Well, Baghdad has been quieter–mostly because it has been ethnically cleaned, with many Sunnis fleeing, and is now largely under the tacit control of Muqtada Sadr’s populist movement. The U.S. troops fighting in Baghdad against the remaining Sunni militants, mostly on the west side of the Tigris River, are carrying Sadr’s water. As I reported a few months ago, the shopkeepers and shoppers in Shorja market, where McCain took his famous walk, overwhelmingly support Sadr. McCain never mentions this. He talks “victory” or “surrender,” neither of which is an actual possibility here. His unwillingness to talk about the complexities of the situation represents, I believe, a willful misleading of the American public.

Actually, Romney–confused, constricted, embattled Romney–came closest to being reasonable about Iraq. Beneath the scrambled verbiage and unfamiliar terms–what is a “support” role?–he seemed to be saying that as soon as we finish off AQI, we should start getting out, leaving Iraq to the Iraqis while maintaining a small regional presence. But he didn’t exactly say that…and he allowed McCain to bully him on the surge, retreating from his position that the surge “seems to be working.” The most accurate statement would have been “aspects of the surge seem to be working, but the larger situation in Iraq–the slide toward all-out civil war and civic chaos–continues unchecked.”

Duncan Hunter shows how easy it is to lead an important committee–the House Armed Services in his case–and remain deeply misinformed. He keeps talking about 129 Iraqi combat battalions that will take over for U.S. troops…as if those troops weren’t, in most cases, Shi’ite or Kurdish militias wearing Iraqi uniforms. He should read the report prepared by retired General Jim Jones–an officer of Petraeus-level excellence–about to be released today about the Iraqi Army and national police (the latter should be disbanded, Jones says).

Rudy Giuliani is out-to-lunch on Iraq in a peculiarly toxic, neoconservative way. His utterly delusional definition of “victory” is when Iraq joins us in the fight against Islamic radicalism. Let’s posit for a moment that such a thing as “victory” were possible: If it were, a more plausible definition would be this–the moment Iraqis stop killing each other and we, and the world, leave them alone and give them a chance to recover their lives, their families, their economy. Giuliani’s World War IV notion of the fight against Islamic radicalism is ridiculously overblown. There’s a longterm struggle, to be sure–but turning Osama Bin Laden and his cavedwellers into Hitler or Stalin only aggrandizes them in a way that helps them and hurts us.

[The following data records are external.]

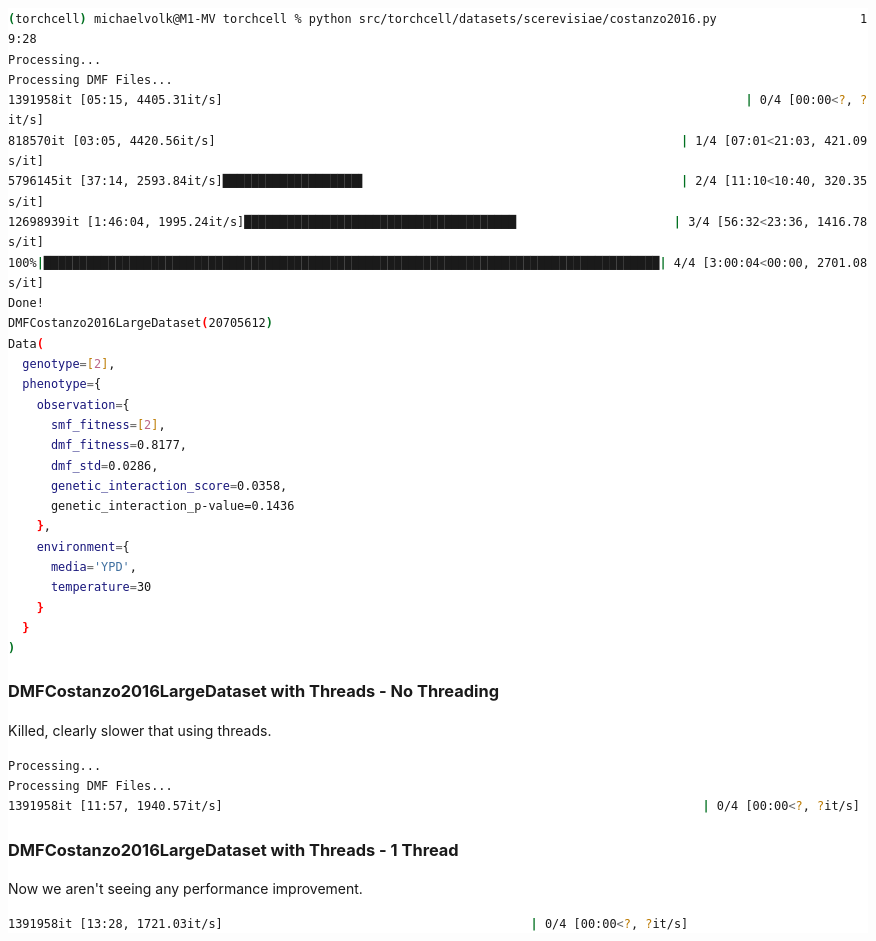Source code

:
 ```python
```

```bash
(torchcell) michaelvolk@M1-MV torchcell % python src/torchcell/datasets/scerevisiae/costanzo2016.py                    19:28
Processing...
Processing DMF Files...
1391958it [05:15, 4405.31it/s]                                                                         | 0/4 [00:00<?, ?it/s]
818570it [03:05, 4420.56it/s]                                                                 | 1/4 [07:01<21:03, 421.09s/it]
5796145it [37:14, 2593.84it/s]███████████████████▌                                            | 2/4 [11:10<10:40, 320.35s/it]
12698939it [1:46:04, 1995.24it/s]██████████████████████████████████████                      | 3/4 [56:32<23:36, 1416.78s/it]
100%|██████████████████████████████████████████████████████████████████████████████████████| 4/4 [3:00:04<00:00, 2701.08s/it]
Done!
DMFCostanzo2016LargeDataset(20705612)
Data(
  genotype=[2],
  phenotype={
    observation={
      smf_fitness=[2],
      dmf_fitness=0.8177,
      dmf_std=0.0286,
      genetic_interaction_score=0.0358,
      genetic_interaction_p-value=0.1436
    },
    environment={
      media='YPD',
      temperature=30
    }
  }
)
```

### DMFCostanzo2016LargeDataset with Threads - No Threading

Killed, clearly slower that using threads.

```bash
Processing...
Processing DMF Files...
1391958it [11:57, 1940.57it/s]                                                                   | 0/4 [00:00<?, ?it/s]
```

### DMFCostanzo2016LargeDataset with Threads - 1 Thread

Now we aren't seeing any performance improvement.

```bash
1391958it [13:28, 1721.03it/s]                                           | 0/4 [00:00<?, ?it/s]
```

The mini-debate between Ron Paul and Mike Huckabee was entertaining, but insubstantial. Paul is right on the merits, of course. (His answer on Iran, by the way, was eminently sane–the fact that Iran may someday build a nuclear device is a problem, but not an existential threat to the U.S., or Israel, for that matter. Any Iranian nuclear attack on Israel would also kill tens of thousands of Muslims and make the third most holy Islamic site–the Al Aksa mosque–uninhabitable.)
Huckabee’s summoning of the Colin Powell Pottery Barn rule–you break it, you own it–was apt. We do owe the Iraqis something. Huckabee seemed to have no idea what we owed them, though…and he seemed far more concerned about America’s honor than about the devastation in Iraq. He offered no way forward and has yet to show even the slightest bit of evidence that he understands the situation on the ground.

Let me say this one more time: We are at war. Iraq is the most important issue facing America, literally a life and death issue for the troops over there and for the Iraqi people. It deserves the most serious, sober consideration from our Presidential candidates. It hasn’t so far. The Democrats–especially those, like Bill Richardson or John Edwards, who offer get-out-now bumper stickers–haven’t been fabulous. But they are closer to reality than the Republicans, who are selling poison and fantasy. What a shame.